> **BRIEF**
Revise the lines below so that every occurrence of "collection date" reads "date collected", leaving everything else unchanged.
## begin SUPPLIED INFORMATION
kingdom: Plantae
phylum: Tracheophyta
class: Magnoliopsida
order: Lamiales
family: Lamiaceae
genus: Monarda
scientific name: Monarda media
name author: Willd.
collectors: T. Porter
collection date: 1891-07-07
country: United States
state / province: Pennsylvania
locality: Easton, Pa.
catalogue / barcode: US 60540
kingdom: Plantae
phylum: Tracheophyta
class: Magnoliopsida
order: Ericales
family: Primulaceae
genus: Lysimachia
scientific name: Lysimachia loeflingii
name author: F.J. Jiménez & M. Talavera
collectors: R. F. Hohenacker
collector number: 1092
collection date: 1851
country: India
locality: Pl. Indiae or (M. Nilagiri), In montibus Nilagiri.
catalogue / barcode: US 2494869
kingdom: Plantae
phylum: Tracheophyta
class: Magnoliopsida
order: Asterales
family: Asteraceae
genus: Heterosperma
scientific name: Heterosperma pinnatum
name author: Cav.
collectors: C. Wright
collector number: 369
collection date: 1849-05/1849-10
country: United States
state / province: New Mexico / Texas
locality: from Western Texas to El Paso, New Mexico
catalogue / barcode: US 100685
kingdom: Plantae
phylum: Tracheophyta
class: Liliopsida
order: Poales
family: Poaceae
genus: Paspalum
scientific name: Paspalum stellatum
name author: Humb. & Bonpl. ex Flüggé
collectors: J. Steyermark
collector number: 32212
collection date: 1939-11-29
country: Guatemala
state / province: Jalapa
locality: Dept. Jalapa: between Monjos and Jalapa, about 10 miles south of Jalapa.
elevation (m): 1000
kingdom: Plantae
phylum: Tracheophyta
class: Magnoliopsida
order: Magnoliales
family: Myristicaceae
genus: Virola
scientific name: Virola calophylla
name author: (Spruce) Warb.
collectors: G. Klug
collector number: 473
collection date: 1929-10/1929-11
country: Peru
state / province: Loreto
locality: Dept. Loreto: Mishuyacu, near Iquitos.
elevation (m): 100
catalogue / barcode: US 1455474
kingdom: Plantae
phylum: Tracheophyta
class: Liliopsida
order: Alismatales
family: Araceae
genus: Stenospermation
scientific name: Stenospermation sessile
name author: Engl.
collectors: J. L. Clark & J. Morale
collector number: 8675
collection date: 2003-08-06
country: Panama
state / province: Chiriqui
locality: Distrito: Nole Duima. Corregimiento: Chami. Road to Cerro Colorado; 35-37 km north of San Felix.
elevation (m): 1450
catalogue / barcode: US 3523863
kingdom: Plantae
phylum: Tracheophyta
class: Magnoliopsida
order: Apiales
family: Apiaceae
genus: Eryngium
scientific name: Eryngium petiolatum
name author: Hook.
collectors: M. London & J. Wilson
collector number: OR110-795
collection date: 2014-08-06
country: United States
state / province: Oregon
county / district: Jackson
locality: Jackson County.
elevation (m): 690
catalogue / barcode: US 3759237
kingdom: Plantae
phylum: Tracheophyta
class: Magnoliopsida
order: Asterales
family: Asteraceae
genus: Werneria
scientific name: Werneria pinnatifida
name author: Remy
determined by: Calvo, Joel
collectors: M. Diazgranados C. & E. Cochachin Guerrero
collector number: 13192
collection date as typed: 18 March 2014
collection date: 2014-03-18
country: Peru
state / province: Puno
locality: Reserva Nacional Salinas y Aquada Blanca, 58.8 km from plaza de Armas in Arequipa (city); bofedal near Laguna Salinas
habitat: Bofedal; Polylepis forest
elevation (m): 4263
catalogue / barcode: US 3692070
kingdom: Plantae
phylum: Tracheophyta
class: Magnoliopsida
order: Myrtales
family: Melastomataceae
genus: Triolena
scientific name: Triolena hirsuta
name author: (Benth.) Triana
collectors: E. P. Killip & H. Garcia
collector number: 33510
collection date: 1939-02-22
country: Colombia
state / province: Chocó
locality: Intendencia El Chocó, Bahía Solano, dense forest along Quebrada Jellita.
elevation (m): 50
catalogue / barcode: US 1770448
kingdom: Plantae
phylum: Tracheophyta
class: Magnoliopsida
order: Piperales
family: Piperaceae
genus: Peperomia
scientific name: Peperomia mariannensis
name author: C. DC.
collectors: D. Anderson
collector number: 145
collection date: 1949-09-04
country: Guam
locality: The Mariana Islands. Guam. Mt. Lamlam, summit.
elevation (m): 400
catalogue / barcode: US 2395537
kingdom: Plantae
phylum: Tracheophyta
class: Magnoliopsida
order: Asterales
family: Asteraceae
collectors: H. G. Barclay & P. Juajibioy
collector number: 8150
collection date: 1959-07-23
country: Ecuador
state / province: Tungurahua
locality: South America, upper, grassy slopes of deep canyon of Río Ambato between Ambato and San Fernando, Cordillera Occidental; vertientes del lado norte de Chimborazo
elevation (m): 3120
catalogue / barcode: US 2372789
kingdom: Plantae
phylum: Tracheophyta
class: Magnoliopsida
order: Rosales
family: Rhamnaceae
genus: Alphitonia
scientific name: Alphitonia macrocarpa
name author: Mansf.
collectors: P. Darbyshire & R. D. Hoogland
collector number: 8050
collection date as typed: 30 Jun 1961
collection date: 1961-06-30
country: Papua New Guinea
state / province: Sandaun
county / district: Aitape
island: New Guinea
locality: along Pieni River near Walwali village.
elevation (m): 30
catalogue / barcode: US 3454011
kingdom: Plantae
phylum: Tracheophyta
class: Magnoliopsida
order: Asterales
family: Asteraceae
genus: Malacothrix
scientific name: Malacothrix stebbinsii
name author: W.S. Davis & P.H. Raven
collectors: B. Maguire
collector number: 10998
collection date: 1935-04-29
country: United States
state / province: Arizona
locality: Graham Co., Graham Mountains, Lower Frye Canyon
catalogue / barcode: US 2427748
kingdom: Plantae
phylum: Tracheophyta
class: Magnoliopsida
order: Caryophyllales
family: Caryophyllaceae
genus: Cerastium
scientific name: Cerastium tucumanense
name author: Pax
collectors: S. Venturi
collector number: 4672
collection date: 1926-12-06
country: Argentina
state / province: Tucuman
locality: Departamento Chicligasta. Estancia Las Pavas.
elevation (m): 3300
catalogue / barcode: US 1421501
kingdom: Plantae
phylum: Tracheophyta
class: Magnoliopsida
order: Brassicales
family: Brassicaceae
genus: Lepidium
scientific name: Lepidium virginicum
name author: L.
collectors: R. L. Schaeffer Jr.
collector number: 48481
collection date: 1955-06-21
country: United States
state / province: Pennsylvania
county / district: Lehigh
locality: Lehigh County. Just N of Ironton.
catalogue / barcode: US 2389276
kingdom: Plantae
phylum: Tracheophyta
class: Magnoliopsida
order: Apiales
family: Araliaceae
## end SUPPLIED INFORMATION
> **RESPONSE TO THE EXERCISE**
kingdom: Plantae
phylum: Tracheophyta
class: Magnoliopsida
order: Lamiales
family: Lamiaceae
genus: Monarda
scientific name: Monarda media
name author: Willd.
collectors: T. Porter
date collected: 1891-07-07
country: United States
state / province: Pennsylvania
locality: Easton, Pa.
catalogue / barcode: US 60540
kingdom: Plantae
phylum: Tracheophyta
class: Magnoliopsida
order: Ericales
family: Primulaceae
genus: Lysimachia
scientific name: Lysimachia loeflingii
name author: F.J. Jiménez & M. Talavera
collectors: R. F. Hohenacker
collector number: 1092
date collected: 1851
country: India
locality: Pl. Indiae or (M. Nilagiri), In montibus Nilagiri.
catalogue / barcode: US 2494869
kingdom: Plantae
phylum: Tracheophyta
class: Magnoliopsida
order: Asterales
family: Asteraceae
genus: Heterosperma
scientific name: Heterosperma pinnatum
name author: Cav.
collectors: C. Wright
collector number: 369
date collected: 1849-05/1849-10
country: United States
state / province: New Mexico / Texas
locality: from Western Texas to El Paso, New Mexico
catalogue / barcode: US 100685
kingdom: Plantae
phylum: Tracheophyta
class: Liliopsida
order: Poales
family: Poaceae
genus: Paspalum
scientific name: Paspalum stellatum
name author: Humb. & Bonpl. ex Flüggé
collectors: J. Steyermark
collector number: 32212
date collected: 1939-11-29
country: Guatemala
state / province: Jalapa
locality: Dept. Jalapa: between Monjos and Jalapa, about 10 miles south of Jalapa.
elevation (m): 1000
kingdom: Plantae
phylum: Tracheophyta
class: Magnoliopsida
order: Magnoliales
family: Myristicaceae
genus: Virola
scientific name: Virola calophylla
name author: (Spruce) Warb.
collectors: G. Klug
collector number: 473
date collected: 1929-10/1929-11
country: Peru
state / province: Loreto
locality: Dept. Loreto: Mishuyacu, near Iquitos.
elevation (m): 100
catalogue / barcode: US 1455474
kingdom: Plantae
phylum: Tracheophyta
class: Liliopsida
order: Alismatales
family: Araceae
genus: Stenospermation
scientific name: Stenospermation sessile
name author: Engl.
collectors: J. L. Clark & J. Morale
collector number: 8675
date collected: 2003-08-06
country: Panama
state / province: Chiriqui
locality: Distrito: Nole Duima. Corregimiento: Chami. Road to Cerro Colorado; 35-37 km north of San Felix.
elevation (m): 1450
catalogue / barcode: US 3523863
kingdom: Plantae
phylum: Tracheophyta
class: Magnoliopsida
order: Apiales
family: Apiaceae
genus: Eryngium
scientific name: Eryngium petiolatum
name author: Hook.
collectors: M. London & J. Wilson
collector number: OR110-795
date collected: 2014-08-06
country: United States
state / province: Oregon
county / district: Jackson
locality: Jackson County.
elevation (m): 690
catalogue / barcode: US 3759237
kingdom: Plantae
phylum: Tracheophyta
class: Magnoliopsida
order: Asterales
family: Asteraceae
genus: Werneria
scientific name: Werneria pinnatifida
name author: Remy
determined by: Calvo, Joel
collectors: M. Diazgranados C. & E. Cochachin Guerrero
collector number: 13192
date collected as typed: 18 March 2014
date collected: 2014-03-18
country: Peru
state / province: Puno
locality: Reserva Nacional Salinas y Aquada Blanca, 58.8 km from plaza de Armas in Arequipa (city); bofedal near Laguna Salinas
habitat: Bofedal; Polylepis forest
elevation (m): 4263
catalogue / barcode: US 3692070
kingdom: Plantae
phylum: Tracheophyta
class: Magnoliopsida
order: Myrtales
family: Melastomataceae
genus: Triolena
scientific name: Triolena hirsuta
name author: (Benth.) Triana
collectors: E. P. Killip & H. Garcia
collector number: 33510
date collected: 1939-02-22
country: Colombia
state / province: Chocó
locality: Intendencia El Chocó, Bahía Solano, dense forest along Quebrada Jellita.
elevation (m): 50
catalogue / barcode: US 1770448
kingdom: Plantae
phylum: Tracheophyta
class: Magnoliopsida
order: Piperales
family: Piperaceae
genus: Peperomia
scientific name: Peperomia mariannensis
name author: C. DC.
collectors: D. Anderson
collector number: 145
date collected: 1949-09-04
country: Guam
locality: The Mariana Islands. Guam. Mt. Lamlam, summit.
elevation (m): 400
catalogue / barcode: US 2395537
kingdom: Plantae
phylum: Tracheophyta
class: Magnoliopsida
order: Asterales
family: Asteraceae
collectors: H. G. Barclay & P. Juajibioy
collector number: 8150
date collected: 1959-07-23
country: Ecuador
state / province: Tungurahua
locality: South America, upper, grassy slopes of deep canyon of Río Ambato between Ambato and San Fernando, Cordillera Occidental; vertientes del lado norte de Chimborazo
elevation (m): 3120
catalogue / barcode: US 2372789
kingdom: Plantae
phylum: Tracheophyta
class: Magnoliopsida
order: Rosales
family: Rhamnaceae
genus: Alphitonia
scientific name: Alphitonia macrocarpa
name author: Mansf.
collectors: P. Darbyshire & R. D. Hoogland
collector number: 8050
date collected as typed: 30 Jun 1961
date collected: 1961-06-30
country: Papua New Guinea
state / province: Sandaun
county / district: Aitape
island: New Guinea
locality: along Pieni River near Walwali village.
elevation (m): 30
catalogue / barcode: US 3454011
kingdom: Plantae
phylum: Tracheophyta
class: Magnoliopsida
order: Asterales
family: Asteraceae
genus: Malacothrix
scientific name: Malacothrix stebbinsii
name author: W.S. Davis & P.H. Raven
collectors: B. Maguire
collector number: 10998
date collected: 1935-04-29
country: United States
state / province: Arizona
locality: Graham Co., Graham Mountains, Lower Frye Canyon
catalogue / barcode: US 2427748
kingdom: Plantae
phylum: Tracheophyta
class: Magnoliopsida
order: Caryophyllales
family: Caryophyllaceae
genus: Cerastium
scientific name: Cerastium tucumanense
name author: Pax
collectors: S. Venturi
collector number: 4672
date collected: 1926-12-06
country: Argentina
state / province: Tucuman
locality: Departamento Chicligasta. Estancia Las Pavas.
elevation (m): 3300
catalogue / barcode: US 1421501
kingdom: Plantae
phylum: Tracheophyta
class: Magnoliopsida
order: Brassicales
family: Brassicaceae
genus: Lepidium
scientific name: Lepidium virginicum
name author: L.
collectors: R. L. Schaeffer Jr.
collector number: 48481
date collected: 1955-06-21
country: United States
state / province: Pennsylvania
county / district: Lehigh
locality: Lehigh County. Just N of Ironton.
catalogue / barcode: US 2389276
kingdom: Plantae
phylum: Tracheophyta
class: Magnoliopsida
order: Apiales
family: Araliaceae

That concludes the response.